A group of six men and women cluster close together and pose for a photo, smiling towards the camera. Five of them are dancers wearing various costumes and warm-ups. A woman stands in the middle in a black patterned dress and gold heels.
Posing backstage. Photo by Foteini Christofilopoulou, courtesy The Sarasota Ballet.

For their Linbury Theatre performances, The Sarasota Ballet brought London audiences a different taste of Ashton. “Our ballets were his chamber pieces, very rarely seen, smaller casts,” says Pratt. In addition to Façade and Valses Nobles et Sentimentales, they included Dante Sonata and Sinfonietta. “These ballets were usually made in smaller theaters, so they really worked in the Linbury space.”

The Royal Ballet performed larger-scale works, like Les Rendezvous, The Dream, and Rhapsody, and Pratt believes the contrast resulted in very complementary programs. “You could see sort of all the aspects of Ashton’s work: the brilliance of his corps de ballet choreography in something like The Dream and then the intelligence of his comedy in ballets like Façade.”

Dancing With the Stars

Despite sharing the same space for the month, the Sarasota dancers rarely crossed paths with The Royal Ballet dancers during their Linbury run. But when they did, they were starstruck. Graziano recalls trying to play it cool when sharing a dressing room with Marcelino Sambé and Matthew Ball, or sharing the stage with Natalia Osipova. “She went before me, and then William Bracewell and Francesca Hayward were right after me,” Graziano says. “I’m being sandwiched by the stars!”

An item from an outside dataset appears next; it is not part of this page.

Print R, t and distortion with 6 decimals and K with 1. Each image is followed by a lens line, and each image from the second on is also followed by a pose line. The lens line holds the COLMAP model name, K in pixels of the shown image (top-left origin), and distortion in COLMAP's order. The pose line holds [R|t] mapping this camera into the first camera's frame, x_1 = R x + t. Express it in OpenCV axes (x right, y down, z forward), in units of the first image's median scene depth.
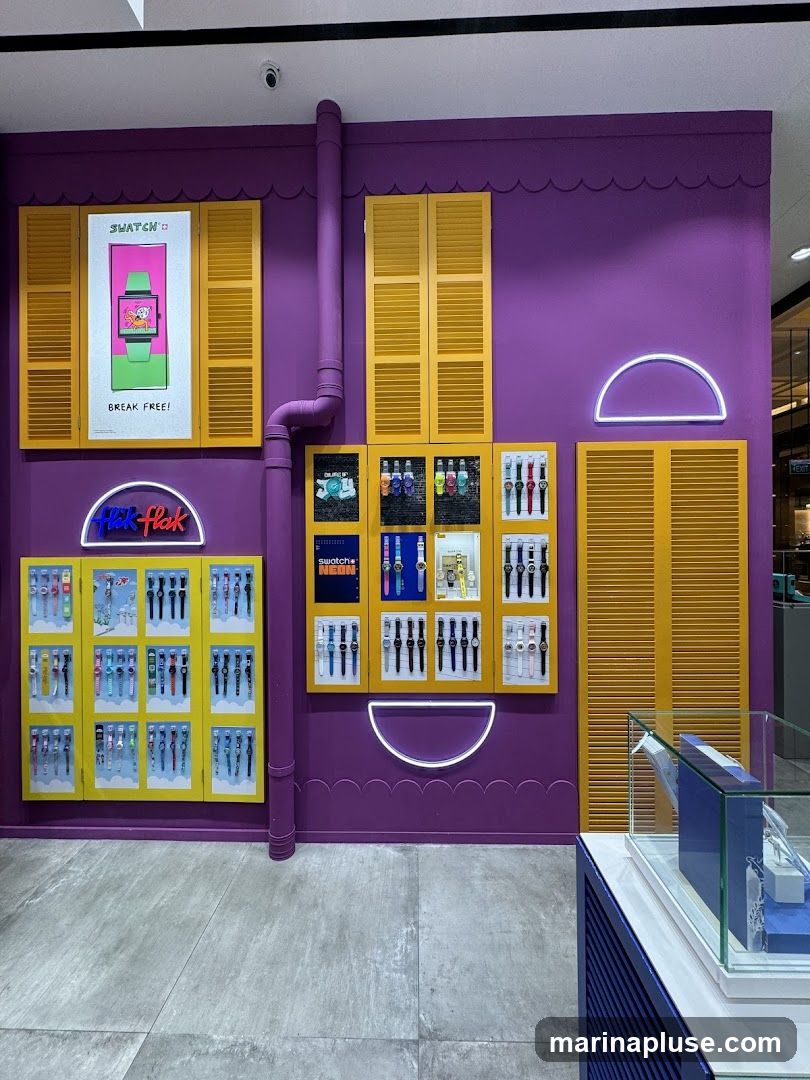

Unfortunately, due to rehearsal logistics, the companies were unable to take class together, which Pratt feels could have led to shared knowledge about Ashton’s repertory. But after most of the company returned to Sarasota on June 11, the five dancers who stayed took company class with The Royal Ballet.

A group of four women and two men, wearing casual clothing and coats, stand clustered together and smile towards the camera. They stand in a grand foyer with with walls and mirrored doors.
Dancers with The Sarasota Ballet and The Royal Ballet pose for a picture. Photo by Foteini Christofilopoulou, courtesy The Sarasota Ballet.

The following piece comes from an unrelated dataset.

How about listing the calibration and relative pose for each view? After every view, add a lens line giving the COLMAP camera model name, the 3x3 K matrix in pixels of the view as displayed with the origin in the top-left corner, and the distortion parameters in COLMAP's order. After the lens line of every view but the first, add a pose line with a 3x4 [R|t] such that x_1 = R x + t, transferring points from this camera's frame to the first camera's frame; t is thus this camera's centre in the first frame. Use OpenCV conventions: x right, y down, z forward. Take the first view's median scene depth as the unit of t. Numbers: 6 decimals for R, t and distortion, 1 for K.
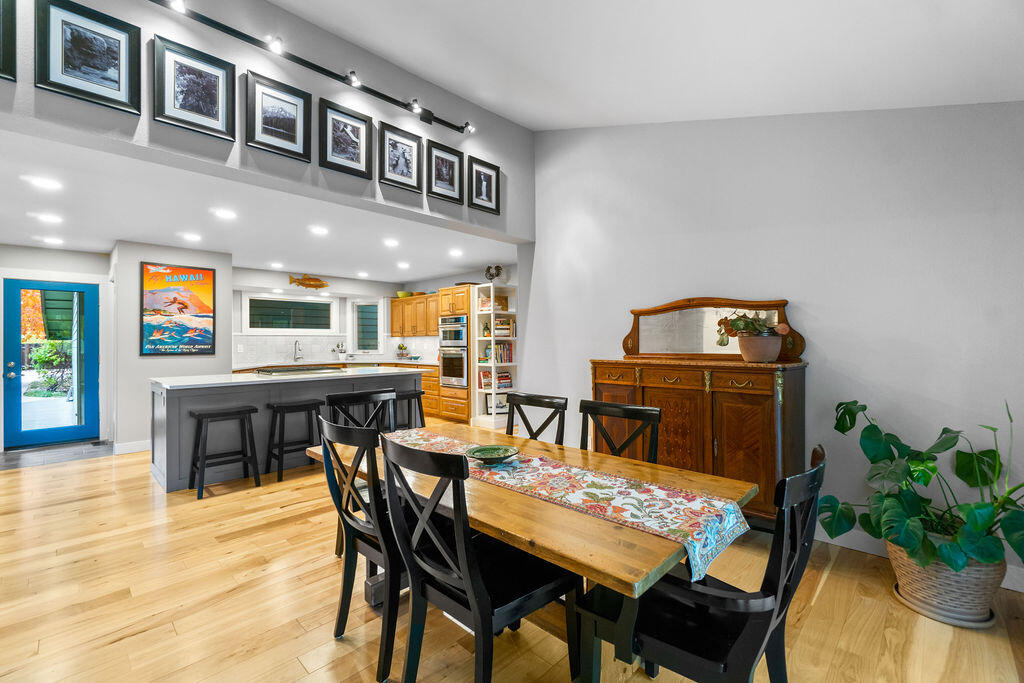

Pratt, born and raised in south London, was thrilled to return to his hometown and perform in the historic opera house. “This was the place where I came to see my first ballets when I was a young child, so to be performing on that stage is a real sort of full-circle moment,” he says.

Brazilian-born Graziano also felt awed by his experience. “So many people have asked me if this is a dream come true, and it’s funny because I don’t even think it’s a dream coming true because I never thought I could dream that far. That wasn’t even an option to dream about because of the way we see Royal Ballet and these dancers. So for me, of course, the highlight has been performing on the Main Stage.”

Pratt says the tour has left the company more inspired and excited for future crossovers. “A real highlight for me has been seeing how my colleagues just own the space. You could be so intimidated by that huge stage and that beautiful auditorium, but they just went out there, and I was so proud to be part of Sarasota Ballet.”